About this exercise ->
Rewrite the part of the listing that opens with the line containing "Count the number of slices in the pie." and closes at the end of the listing, replacing "slices" with "segments" and leaving everything else unchanged. Omit the pictures from your answer.

Rendered chart images
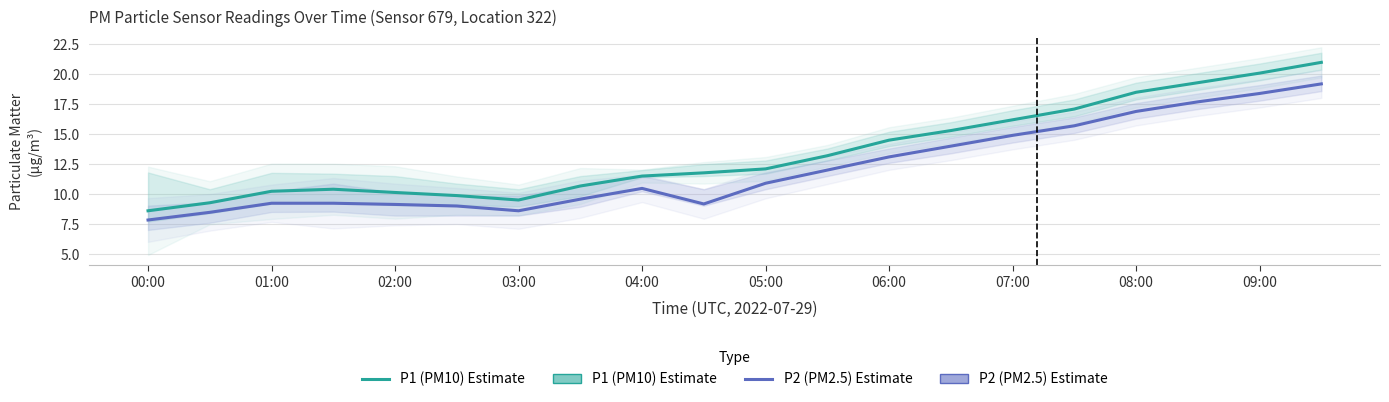

Where is P2 (PM2.5 estimate) nearest to the value 13?

06:00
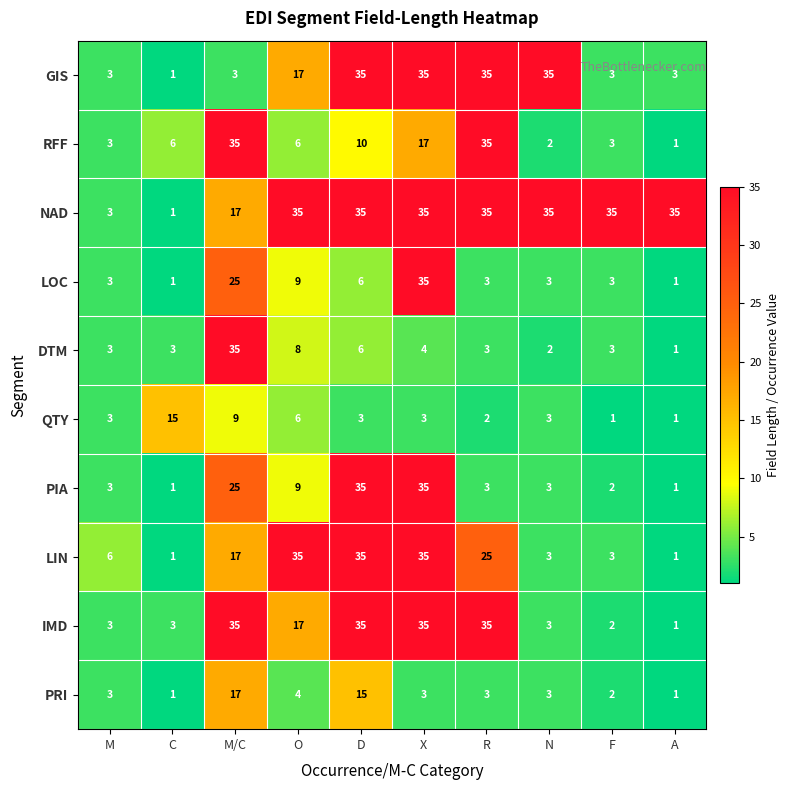

What is the average value of the RFF series?

12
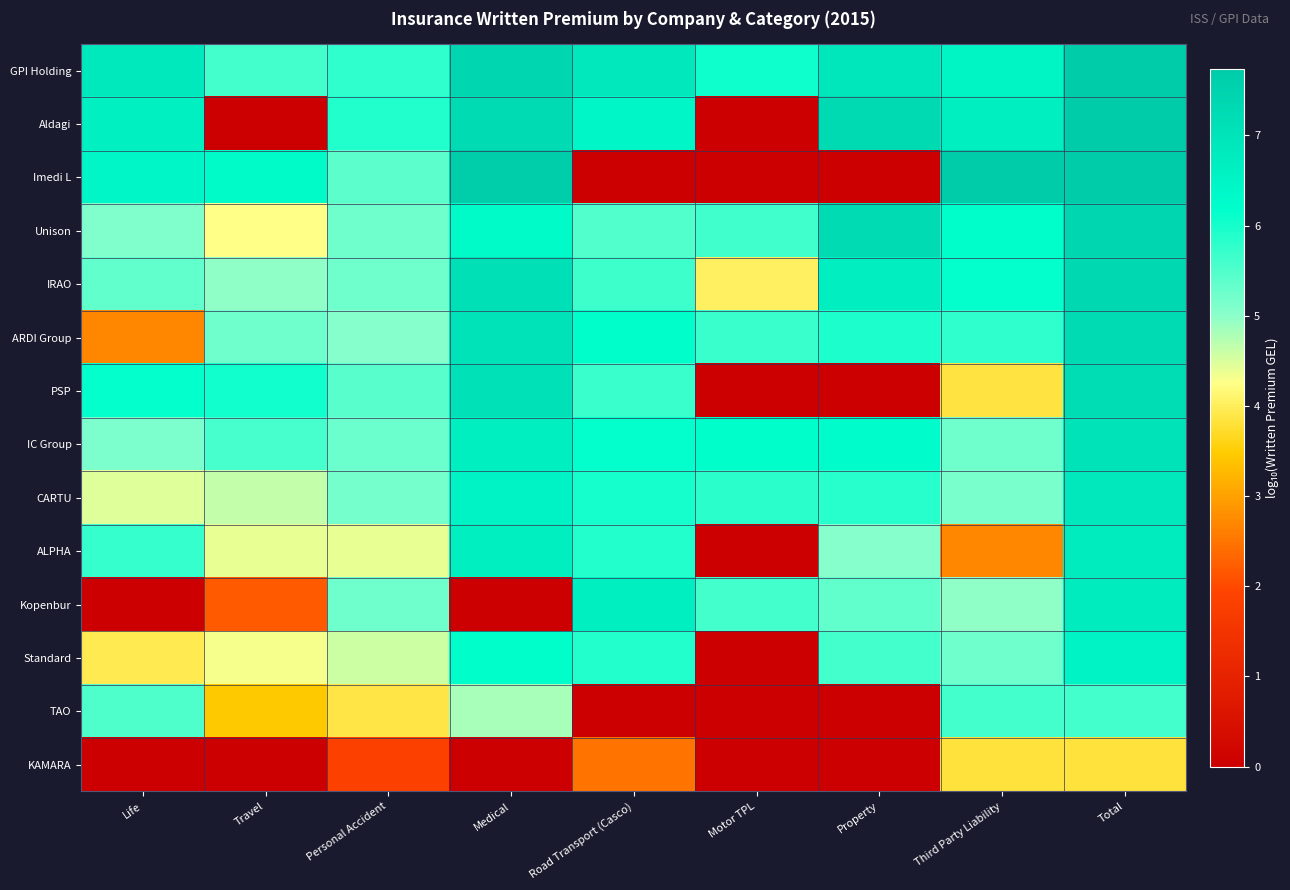

Count the number of data series in this chart.

14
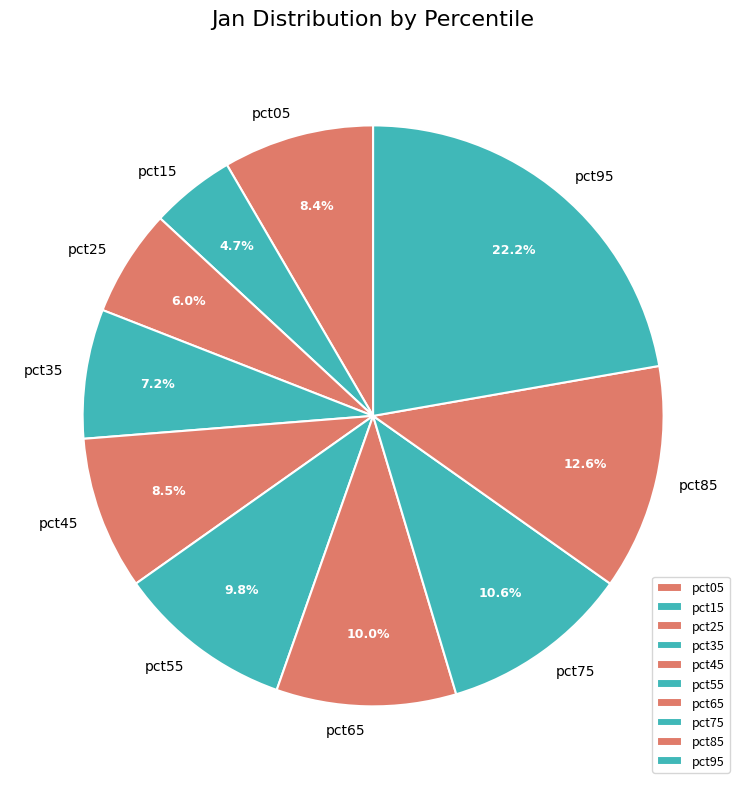

Count the number of slices in the pie.

10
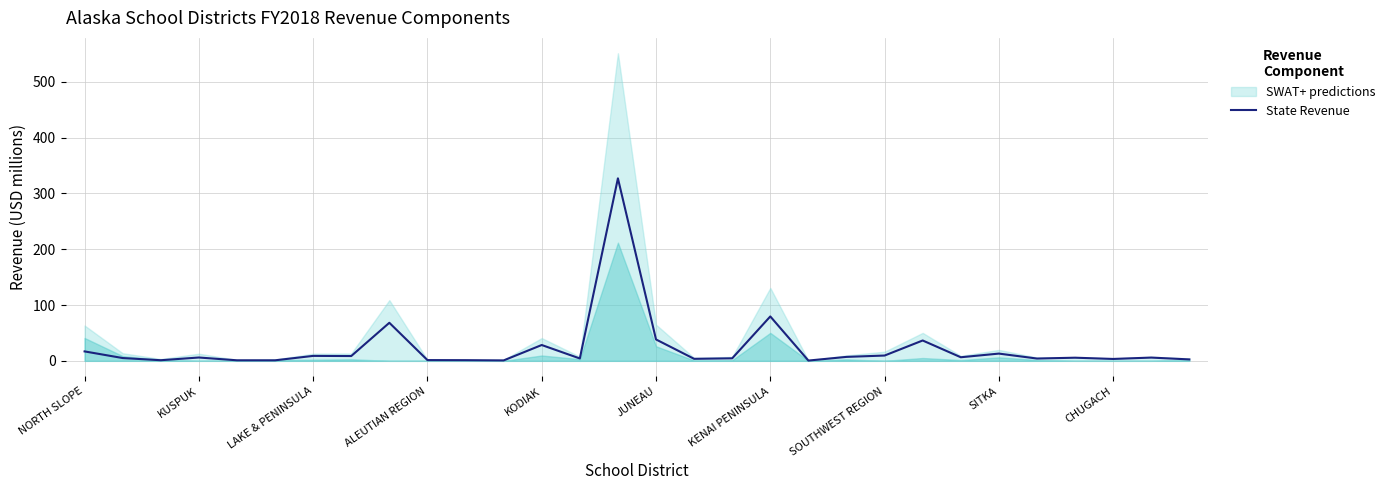

True or false: the data has more than 2 interior local peaks.

True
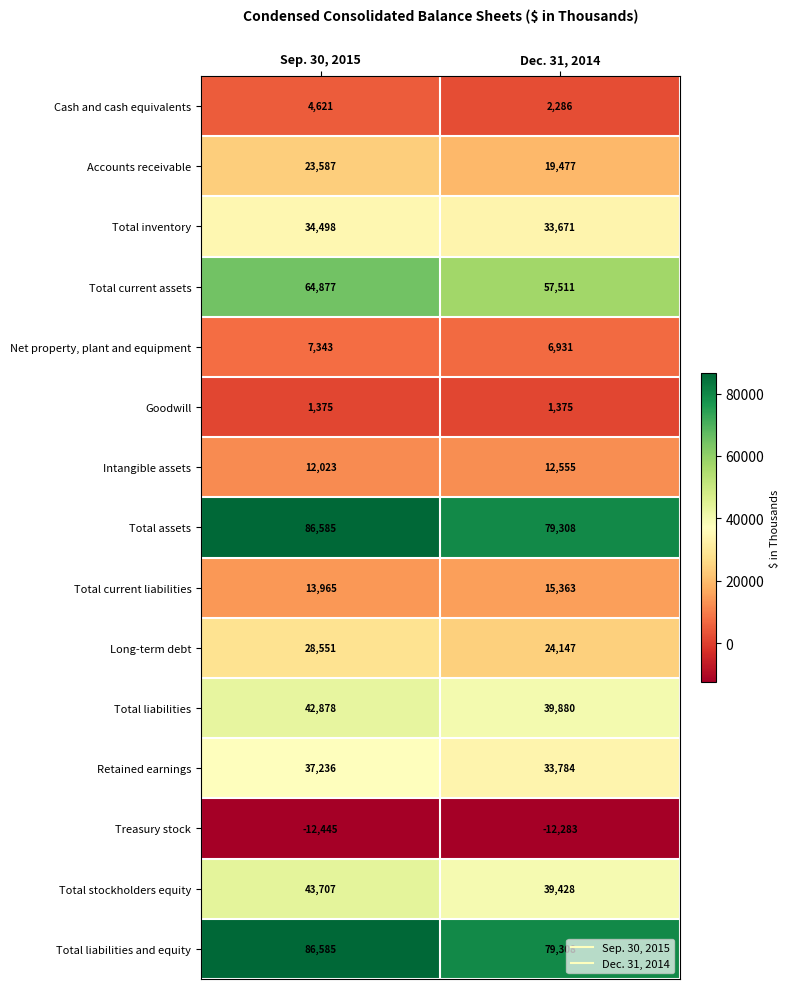

Rank the categories by Treasury stock value from highest to lowest.

Dec. 31, 2014, Sep. 30, 2015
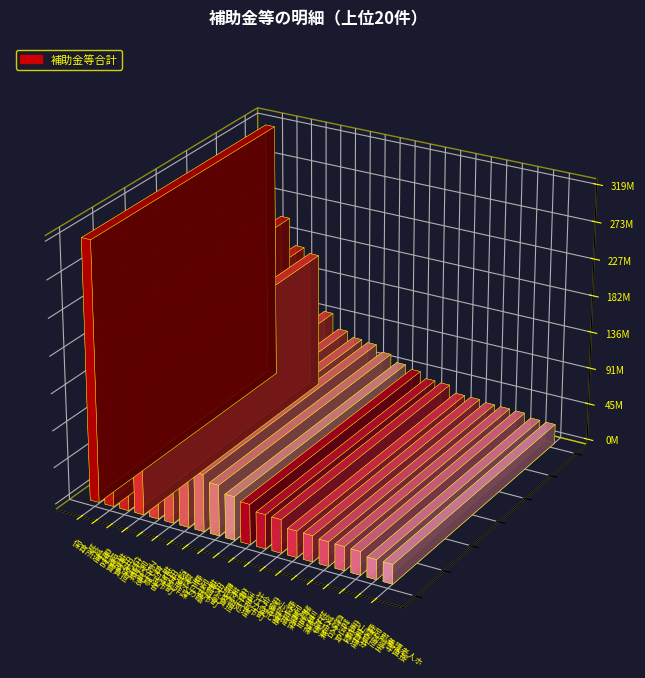

What is the sum of the values at 県営事業負担金 and 鹿足郡不燃物処理組合負担金?

91374700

Output ->
Count the number of segments in the pie.

10

True or false: the data has more than 2 interior local peaks.

True

Rank the categories by Treasury stock value from highest to lowest.

Dec. 31, 2014, Sep. 30, 2015

What is the sum of the values at 県営事業負担金 and 鹿足郡不燃物処理組合負担金?

91374700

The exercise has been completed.